This week’s reading is a short Q&A with Sharon Salzberg on faith and trusting our own experience.
Faith: Trusting Your Own Deepest Experience
QUESTION: What is the difference between faith and belief?
SALZBERG: Beliefs, as I use the word, are constructs that contour our sense of the universe. I might believe in a future life, for example, and therefore, that affects the way I behave in this one. Faith, in contrast, is admitting what we don’t know and going forward anyway because of that strength of heart. I don’t think beliefs are necessarily bad at all. They may bring not only comfort and solace, but also inspiration and a tremendous articulation of truths that we can’t affirm through our own experience. But everything depends on how we hold the belief.
QUESTION: It seems that you first need something almost like faith to arrive at verified faith, or some kind of trust in your own self. How does that come about?
SALZBERG: You do need trust in your own self, and I think that is a great challenge for many of us. We need to learn to trust our own deepest experience and honor that — my sense of faith is very much interwoven with that kind of love and respect for oneself. It’s like a journey. It’s halting, and it happens in fits and starts, but we know where we want to go. There’s nothing wrong, or incorrect about finding that we have to begin again and again and again.
There are many ways to work with our doubts or uncertainties. The primary tool I’ve used, of course, is meditation. Rather than the strict, formal sense of meditation, that means having an ability to relate to the various things that come up in one’s mind with compassion, wit and some ease rather than spiraling into a negative self-judgment.
QUESTION: I heard you say that fear is the opposite of faith. Can you talk about that a little bit?
SALZBERG: Fear certainly is different than faith. But one of the things I learned, and one of the things I wrote about, is that we can have faith right alongside our fear. We don’t have to vanquish our fear or make it go away. Instead, we can learn to touch something deeper in the face of the fear, which enables us to go on. The chapter I wrote about fear draws on my experience with Ram Dass. He is a very important spiritual teacher and friend for many of us, and as you may know, he had a stroke. From a Buddhist point of view, the fears we experienced about Ram Dass would be called fixated hope, which is similar to attachment. We feared that maybe he’ll be able to walk again, but not talk, or maybe he’ll be able to talk again, but not walk, or maybe this or that will happen, as though by saying something enough we could make it so. I really wanted him to get better. But I realized at some point that he himself was going into the unknown, and the only way to fully go there with him in love and friendship was to acknowledge that. The fear didn’t go away, but in some ways, it was more surrounded with love and care.
I saw him not long ago. I was teaching a retreat at Spirit Rock Meditation Center up North and one night he came to dinner.
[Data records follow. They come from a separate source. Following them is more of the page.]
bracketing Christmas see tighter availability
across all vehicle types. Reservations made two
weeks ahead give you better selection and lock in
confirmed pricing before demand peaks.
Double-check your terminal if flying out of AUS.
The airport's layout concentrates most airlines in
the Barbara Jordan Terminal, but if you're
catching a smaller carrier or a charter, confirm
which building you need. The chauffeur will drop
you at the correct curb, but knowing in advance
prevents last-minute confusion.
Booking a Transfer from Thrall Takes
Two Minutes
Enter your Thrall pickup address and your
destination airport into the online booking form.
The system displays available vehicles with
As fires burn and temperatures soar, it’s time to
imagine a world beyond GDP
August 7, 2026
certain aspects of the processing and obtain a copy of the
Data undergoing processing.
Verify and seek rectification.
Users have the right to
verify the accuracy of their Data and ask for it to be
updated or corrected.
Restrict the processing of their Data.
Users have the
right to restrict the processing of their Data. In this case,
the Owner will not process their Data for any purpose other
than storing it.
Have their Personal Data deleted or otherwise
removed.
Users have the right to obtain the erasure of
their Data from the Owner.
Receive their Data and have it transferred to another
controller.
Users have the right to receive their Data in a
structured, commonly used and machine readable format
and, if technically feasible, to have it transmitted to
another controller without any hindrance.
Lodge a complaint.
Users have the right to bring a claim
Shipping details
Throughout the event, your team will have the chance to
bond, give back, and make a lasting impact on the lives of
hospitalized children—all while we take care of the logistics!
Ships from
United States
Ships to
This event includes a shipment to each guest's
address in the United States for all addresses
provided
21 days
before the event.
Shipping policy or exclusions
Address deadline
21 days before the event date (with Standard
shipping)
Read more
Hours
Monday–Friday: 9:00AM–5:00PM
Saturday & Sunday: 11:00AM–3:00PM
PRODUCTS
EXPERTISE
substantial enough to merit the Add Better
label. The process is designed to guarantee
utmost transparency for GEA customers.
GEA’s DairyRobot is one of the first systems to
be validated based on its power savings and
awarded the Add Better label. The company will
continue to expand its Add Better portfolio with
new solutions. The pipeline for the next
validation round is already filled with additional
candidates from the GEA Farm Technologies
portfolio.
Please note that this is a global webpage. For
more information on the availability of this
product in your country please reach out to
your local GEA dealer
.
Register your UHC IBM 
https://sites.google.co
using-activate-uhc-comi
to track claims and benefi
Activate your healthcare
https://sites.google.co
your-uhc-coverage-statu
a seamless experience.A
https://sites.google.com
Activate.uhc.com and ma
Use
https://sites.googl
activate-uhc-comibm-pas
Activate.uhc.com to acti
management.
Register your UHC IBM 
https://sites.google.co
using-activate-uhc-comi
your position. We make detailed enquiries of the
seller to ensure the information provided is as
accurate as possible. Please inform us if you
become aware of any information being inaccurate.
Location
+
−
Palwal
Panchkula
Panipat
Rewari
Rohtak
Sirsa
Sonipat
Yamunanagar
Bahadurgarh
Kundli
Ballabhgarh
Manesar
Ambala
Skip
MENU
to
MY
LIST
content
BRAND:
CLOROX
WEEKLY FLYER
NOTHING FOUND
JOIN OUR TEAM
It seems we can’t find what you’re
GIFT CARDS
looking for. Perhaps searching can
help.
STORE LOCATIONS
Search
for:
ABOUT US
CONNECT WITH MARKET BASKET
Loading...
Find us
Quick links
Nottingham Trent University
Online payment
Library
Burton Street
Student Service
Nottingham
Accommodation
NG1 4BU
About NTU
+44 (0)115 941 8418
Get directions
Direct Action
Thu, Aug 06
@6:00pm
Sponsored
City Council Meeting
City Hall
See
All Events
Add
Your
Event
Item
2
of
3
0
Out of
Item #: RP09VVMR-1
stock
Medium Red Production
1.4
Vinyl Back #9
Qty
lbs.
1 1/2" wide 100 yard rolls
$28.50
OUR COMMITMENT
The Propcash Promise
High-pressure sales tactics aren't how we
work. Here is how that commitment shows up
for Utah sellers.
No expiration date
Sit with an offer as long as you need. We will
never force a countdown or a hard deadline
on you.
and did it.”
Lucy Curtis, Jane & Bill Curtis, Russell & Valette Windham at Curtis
When he had to leave, he decided he wanted to walk down the stairs instead of using his wheelchair on the ramp. So someone lifted him up out of the wheelchair, and then step by laborious step, leaning on somebody, he went down the stairs. When he got to the bottom of the stairs, we almost dropped him, but we got him into the wheelchair. He wheeled over to the edge of the car door and lifted himself up inside the car. During this whole time my heart was sinking, and I kept thinking, that this was such an ordeal for him and so painful to watch. But then, as I was standing directly in front of him, he looked at me and gave me a beautiful, radiant smile and said, “None of this makes any difference at all, you know that.” And I said, “Oh. I guess I do know that.” This was a beautiful expression of faith, touching on those deepest truths, those things that will support and sustain us. It is our own power of love, the love that is in the universe and our power of connection, no matter what. Faith is being in touch with the strengths or powers in this universe that are not defined or crushed by our circumstances. Then we can go forward, even if we’re very afraid.